Rede von
Dr.
Barbara
Hendricks
- Parteizugehörigkeit zum Zeitpunkt der Rede:
(SPD)
- Letzte offizielle eingetragene Parteizugehörigkeit: (SPD)
Herr Kollege Michelbach, ich will Ihnen das gerne erläutern. Die Steuerschätzung findet im Rahmen eines Bund-Länder-Arbeitskreises statt, in dem der Bundesfinanzminister und alle Länder vertreten sind.
Die Steuerschätzung findet auf der Basis von Daten statt, die vom Bundeswirtschaftsminister geliefert werden,
die natürlich auch politische Daten sind.
Im übrigen habe ich mich nicht auf die jährlich wiederkehrende Steuerschätzung bezogen, also auf die einmal im Jahr stattfindende große Steuerschätzung und die im Herbst nachgeschobene ergänzende, sondern ich habe mich auf das Standortsicherungsgesetz bezogen. Dieses Gesetz ist ein Bundesgesetz, das vom Bundesfinanzminister im Entwurf vorgelegt worden ist. Der Bundesfinanzminister muß schon im Gesetzentwurf mitteilen, welche Steuereinnahmeausfälle er erwartet. Daran sind die Länder nicht beteiligt.

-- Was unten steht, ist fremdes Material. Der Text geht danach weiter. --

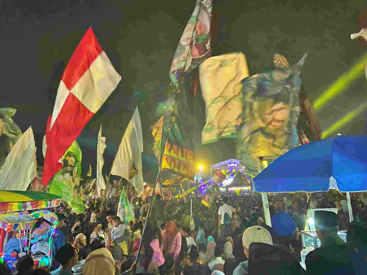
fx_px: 276
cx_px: 184
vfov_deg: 53.1
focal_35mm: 26
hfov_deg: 67.3
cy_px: 138
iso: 1250
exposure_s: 1/22
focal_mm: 4.25
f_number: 1.8
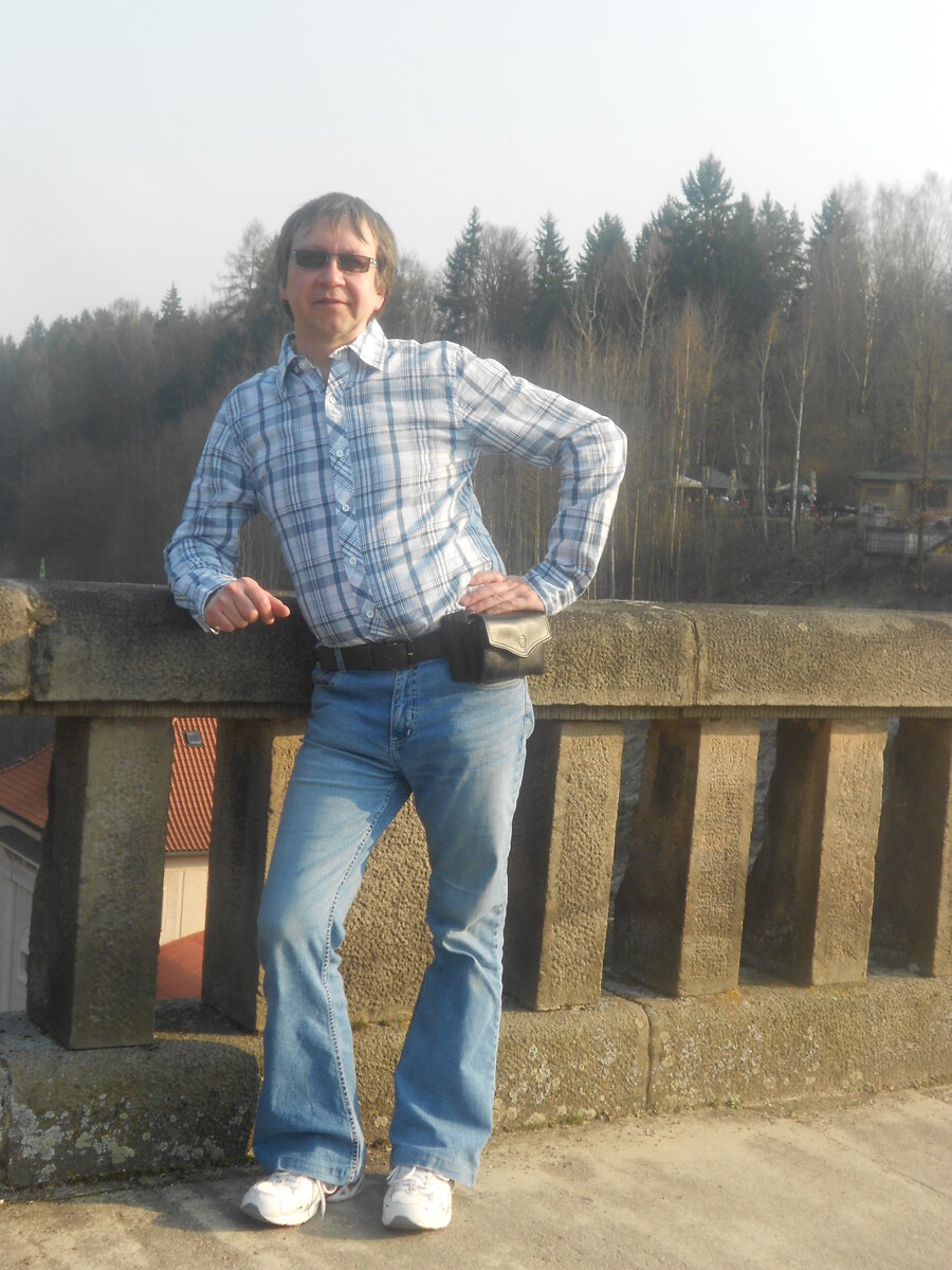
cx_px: 476
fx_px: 2053
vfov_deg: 34.3
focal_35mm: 56
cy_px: 635
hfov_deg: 26.1
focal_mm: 10
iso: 80
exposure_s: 1/200
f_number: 4.9
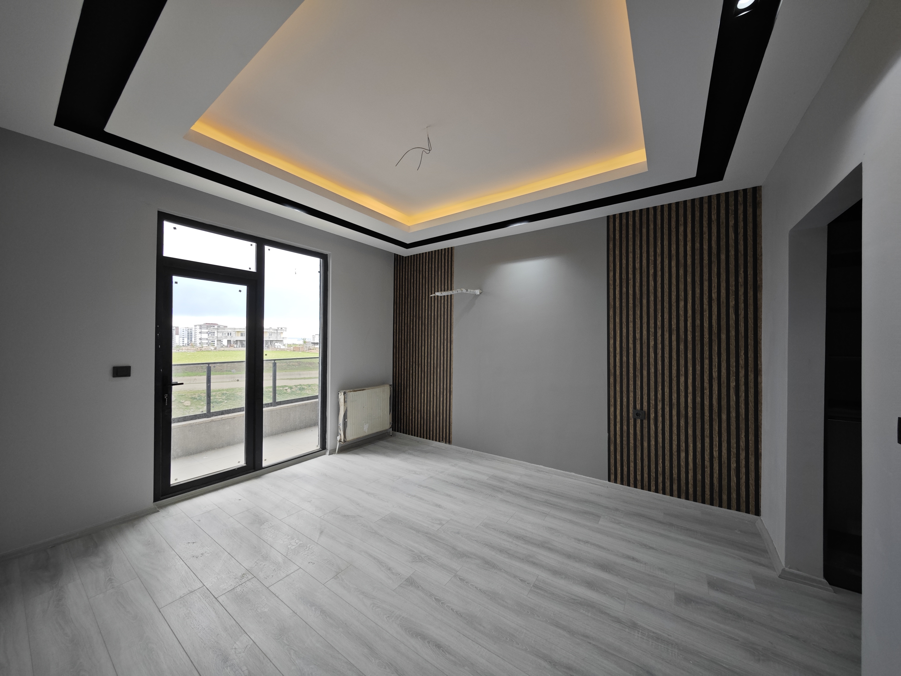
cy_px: 338
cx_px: 450
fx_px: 312
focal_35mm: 12
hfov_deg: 110.5
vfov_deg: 94.5
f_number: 1.8
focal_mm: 2.03
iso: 160
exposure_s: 1/100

Was wir hier heute erleben, ist in der Tat die Fortsetzung eines Stückes aus dem Tollhaus. Ich will es wiederholen: Dieses Tollhaus nennen wir normalerweise Regierungskoalition.
Dr. Barbara Hendricks
Vor neun Tagen, am Mittwoch vergangener Woche, bezeichneten sowohl der Regierungssprecher Hausmann als auch der CSU-Landesgruppenchef Glos - -
- Sie haben - vor neun Tagen war es im „Handelsblatt" zu lesen, Herr Glos - ebenso wie der Regierungssprecher Hausmann das Abstimmungsverhalten der SPD für die vor einer Woche angesetzte Abstimmung als „Nagelprobe" bezeichnet.
Sie wollten uns Sozialdemokraten vorführen.
Statt dessen haben Sie es geschafft, der gesamten deutschen Öffentlichkeit in eindrucksvoller Weise Ihre eigene Unfähigkeit erneut vorzuführen.
Jeder weiß, daß die ostdeutschen CDU-Abgeordneten die Koalition in der letzten Woche daran gehindert haben, den vorgelegten Gesetzentwurf in zweiter und dritter Lesung zu beraten. Erstmals waren die ostdeutschen CDU-Kollegen keine Papiertiger. Erstmals konnte oder - was mindestens ebenso wahrscheinlich ist - erstmals wollte der CDU/CSU-Fraktionsvorsitzende die Kollegen nicht bändigen. Ich vermute, auch der Bundeskanzler macht sich über diesen Umstand Gedanken.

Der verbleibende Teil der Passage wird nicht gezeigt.